§ **TASK TO COMPLETE**
Rewrite all the records below, changing "point_idx" to "point_id" and keeping everything else the same. Leave the pictures out of your answer.

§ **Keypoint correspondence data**
******

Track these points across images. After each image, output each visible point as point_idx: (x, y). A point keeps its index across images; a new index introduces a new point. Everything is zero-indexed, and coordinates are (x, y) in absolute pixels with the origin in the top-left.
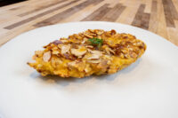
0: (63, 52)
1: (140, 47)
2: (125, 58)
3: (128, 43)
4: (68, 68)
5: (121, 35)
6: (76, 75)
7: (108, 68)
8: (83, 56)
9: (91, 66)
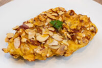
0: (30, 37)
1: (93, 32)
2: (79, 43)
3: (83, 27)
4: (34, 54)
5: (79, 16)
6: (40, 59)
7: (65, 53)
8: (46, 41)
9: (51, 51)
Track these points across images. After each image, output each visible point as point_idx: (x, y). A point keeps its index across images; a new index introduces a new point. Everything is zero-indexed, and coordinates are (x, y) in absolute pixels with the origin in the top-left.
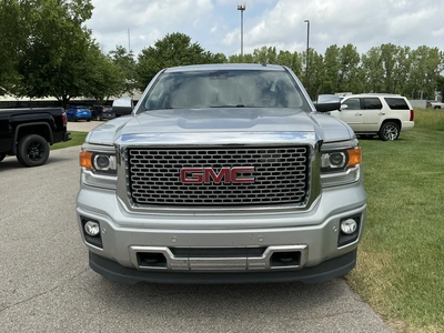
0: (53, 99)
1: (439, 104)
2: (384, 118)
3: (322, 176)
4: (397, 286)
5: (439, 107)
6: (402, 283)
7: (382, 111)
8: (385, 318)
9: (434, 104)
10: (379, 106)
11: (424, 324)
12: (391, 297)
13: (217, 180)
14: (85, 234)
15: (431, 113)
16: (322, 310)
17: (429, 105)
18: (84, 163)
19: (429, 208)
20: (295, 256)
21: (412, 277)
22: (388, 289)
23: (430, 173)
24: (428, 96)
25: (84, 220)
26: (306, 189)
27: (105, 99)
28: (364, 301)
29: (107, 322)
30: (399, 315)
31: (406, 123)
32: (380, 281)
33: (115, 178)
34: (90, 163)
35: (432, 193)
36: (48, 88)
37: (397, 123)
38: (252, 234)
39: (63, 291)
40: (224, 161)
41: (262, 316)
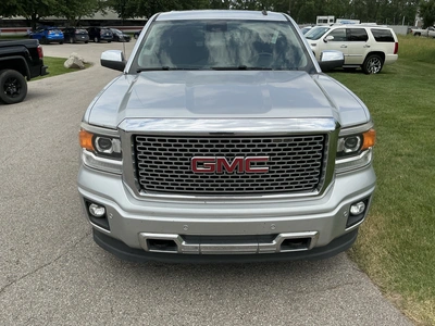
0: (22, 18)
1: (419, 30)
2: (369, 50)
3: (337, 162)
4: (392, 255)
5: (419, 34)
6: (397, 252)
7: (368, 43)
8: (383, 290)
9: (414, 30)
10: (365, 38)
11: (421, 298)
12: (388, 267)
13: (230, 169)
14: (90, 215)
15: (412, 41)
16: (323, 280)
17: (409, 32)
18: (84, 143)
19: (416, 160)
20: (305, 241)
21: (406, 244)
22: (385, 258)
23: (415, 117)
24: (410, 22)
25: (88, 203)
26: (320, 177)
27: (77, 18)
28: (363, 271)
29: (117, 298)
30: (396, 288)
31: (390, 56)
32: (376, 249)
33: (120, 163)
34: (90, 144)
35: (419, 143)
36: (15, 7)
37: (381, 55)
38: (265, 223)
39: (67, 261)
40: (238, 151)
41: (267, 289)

******

§ **YOUR RESPONSE**
Track these points across images. After each image, output each visible point as point_id: (x, y). A point keeps its index across images; a new index introduces a new point. Everything is zero-indexed, and coordinates are (x, y) in absolute pixels with the origin in the top-left.
0: (63, 52)
1: (140, 47)
2: (125, 58)
3: (128, 43)
4: (68, 68)
5: (121, 35)
6: (76, 75)
7: (108, 68)
8: (83, 56)
9: (91, 66)
0: (30, 37)
1: (93, 32)
2: (79, 43)
3: (83, 27)
4: (34, 54)
5: (79, 16)
6: (40, 59)
7: (65, 53)
8: (46, 41)
9: (51, 51)
Track these points across images. After each image, output each visible point as point_id: (x, y). A point keeps its index across images; a new index introduces a new point. Everything is zero-indexed, and coordinates are (x, y) in absolute pixels with the origin in the top-left.
0: (53, 99)
1: (439, 104)
2: (384, 118)
3: (322, 176)
4: (397, 286)
5: (439, 107)
6: (402, 283)
7: (382, 111)
8: (385, 318)
9: (434, 104)
10: (379, 106)
11: (424, 324)
12: (391, 297)
13: (217, 180)
14: (85, 234)
15: (431, 113)
16: (322, 310)
17: (429, 105)
18: (84, 163)
19: (429, 208)
20: (295, 256)
21: (412, 277)
22: (388, 289)
23: (430, 173)
24: (428, 96)
25: (84, 220)
26: (306, 189)
27: (105, 99)
28: (364, 301)
29: (107, 322)
30: (399, 315)
31: (406, 123)
32: (380, 281)
33: (115, 178)
34: (90, 163)
35: (432, 193)
36: (48, 88)
37: (397, 123)
38: (252, 234)
39: (63, 291)
40: (224, 161)
41: (262, 316)
0: (22, 18)
1: (419, 30)
2: (369, 50)
3: (337, 162)
4: (392, 255)
5: (419, 34)
6: (397, 252)
7: (368, 43)
8: (383, 290)
9: (414, 30)
10: (365, 38)
11: (421, 298)
12: (388, 267)
13: (230, 169)
14: (90, 215)
15: (412, 41)
16: (323, 280)
17: (409, 32)
18: (84, 143)
19: (416, 160)
20: (305, 241)
21: (406, 244)
22: (385, 258)
23: (415, 117)
24: (410, 22)
25: (88, 203)
26: (320, 177)
27: (77, 18)
28: (363, 271)
29: (117, 298)
30: (396, 288)
31: (390, 56)
32: (376, 249)
33: (120, 163)
34: (90, 144)
35: (419, 143)
36: (15, 7)
37: (381, 55)
38: (265, 223)
39: (67, 261)
40: (238, 151)
41: (267, 289)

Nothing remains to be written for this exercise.